# External HD keeps mounting and unmounting for no reason.. Help!



## Chocamine (Feb 28, 2010)

Hey guys,

I am running a 2007 Imac. Version 10.5.8. 2.8 GHz Intel Core 2 Duo. 4 GB 667 DDR2 SDRAM and am using my Macintosh HD as my Startup Disk.

I have been starting to have some issues with my external hard drive (500gb Western Digital, connected via USB and power supply).

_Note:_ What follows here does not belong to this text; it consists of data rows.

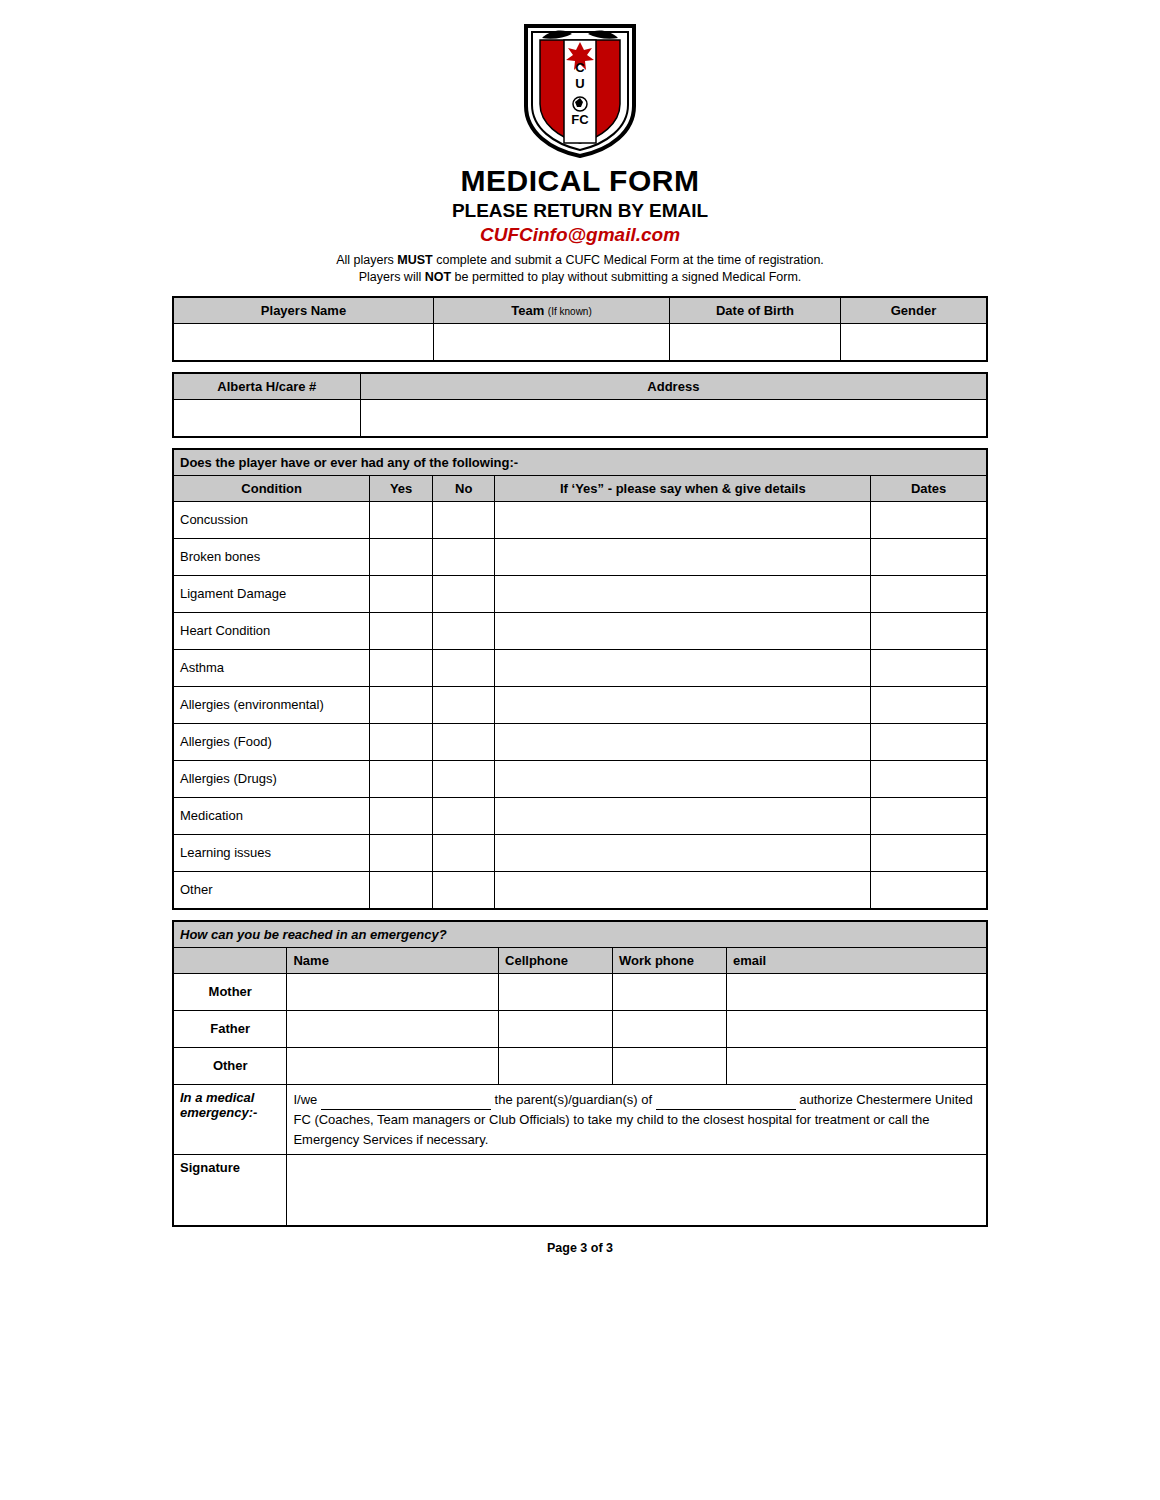C U FC
MEDICAL FORM
PLEASE RETURN BY EMAIL
CUFCinfo@gmail.com
All players MUST complete and submit a CUFC Medical Form at the time of registration.
Players will NOT be permitted to play without submitting a signed Medical Form.
| Players Name | Team (If known) | Date of Birth | Gender |
| --- | --- | --- | --- |
| Alberta H/care # | Address |
| --- | --- |
| Does the player have or ever had any of the following:- |
| Condition | Yes | No | If ‘Yes” - please say when & give details | Dates |
| Concussion | | | | |
| Broken bones | | | | |
| Ligament Damage | | | | |
| Heart Condition | | | | |
| Asthma | | | | |
| Allergies (environmental) | | | | |
| Allergies (Food) | | | | |
| Allergies (Drugs) | | | | |
| Medication | | | | |
| Learning issues | | | | |
| Other | | | | |
| How can you be reached in an emergency? |
| | Name | Cellphone | Work phone | email |
| Mother | | | | |
| Father | | | | |
| Other | | | | |
| In a medical emergency:- | I/we the parent(s)/guardian(s) of authorize Chestermere United FC (Coaches, Team managers or Club Officials) to take my child to the closest hospital for treatment or call the Emergency Services if necessary. |
| Signature | |
Page 3 of 3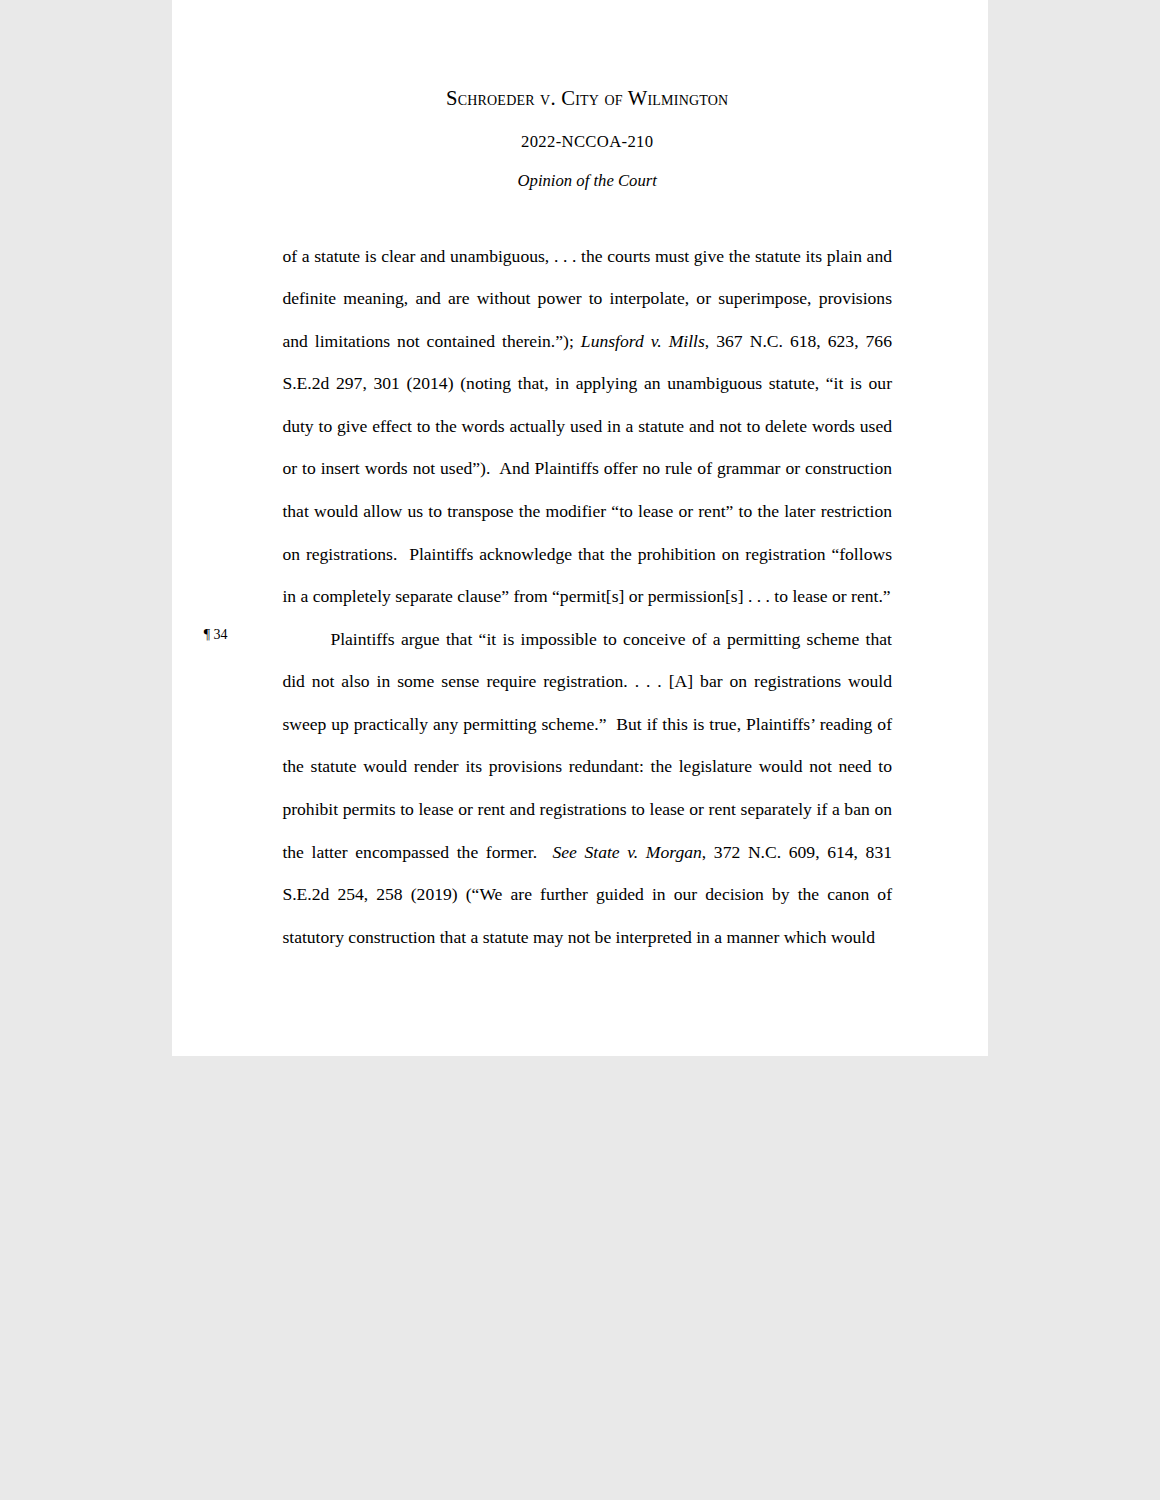Schroeder v. City of Wilmington
2022-NCCOA-210
Opinion of the Court
of a statute is clear and unambiguous, . . . the courts must give the statute its plain and definite meaning, and are without power to interpolate, or superimpose, provisions and limitations not contained therein.”); Lunsford v. Mills, 367 N.C. 618, 623, 766 S.E.2d 297, 301 (2014) (noting that, in applying an unambiguous statute, “it is our duty to give effect to the words actually used in a statute and not to delete words used or to insert words not used”). And Plaintiffs offer no rule of grammar or construction that would allow us to transpose the modifier “to lease or rent” to the later restriction on registrations. Plaintiffs acknowledge that the prohibition on registration “follows in a completely separate clause” from “permit[s] or permission[s] . . . to lease or rent.”
¶ 34
Plaintiffs argue that “it is impossible to conceive of a permitting scheme that did not also in some sense require registration. . . . [A] bar on registrations would sweep up practically any permitting scheme.” But if this is true, Plaintiffs’ reading of the statute would render its provisions redundant: the legislature would not need to prohibit permits to lease or rent and registrations to lease or rent separately if a ban on the latter encompassed the former. See State v. Morgan, 372 N.C. 609, 614, 831 S.E.2d 254, 258 (2019) (“We are further guided in our decision by the canon of statutory construction that a statute may not be interpreted in a manner which would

I've never had a problem with it before, but now it seems that when it "mounts", it stays connected and workable for about 30 seconds and then it unmounts and dissapears and I get a "bad device removal" message.

I don't want to lose anything on the HD so for now I just turned it off. I am planning on using DiskWarrior to attempt  to repair it.

If, for instance, it is "fried" and cannot stay mounted, is there any way I can transfer the info onto another HD?

As you guys can see, I'm a TOTAL noob, so any help would be extremely appreciated.

And no, I did not change anything on my computer recently, this came totally out of the blue!

Thanks!
-Chocamine


----------



## djackmac (Feb 28, 2010)

I've been seeing a few external HDs with faulty controller boards that power on but will not mount or will even be acknowledged through usb or firewire. After removing the drives from the external casing and installing into an external enclosure they work perfectly again. What type of external HD is it?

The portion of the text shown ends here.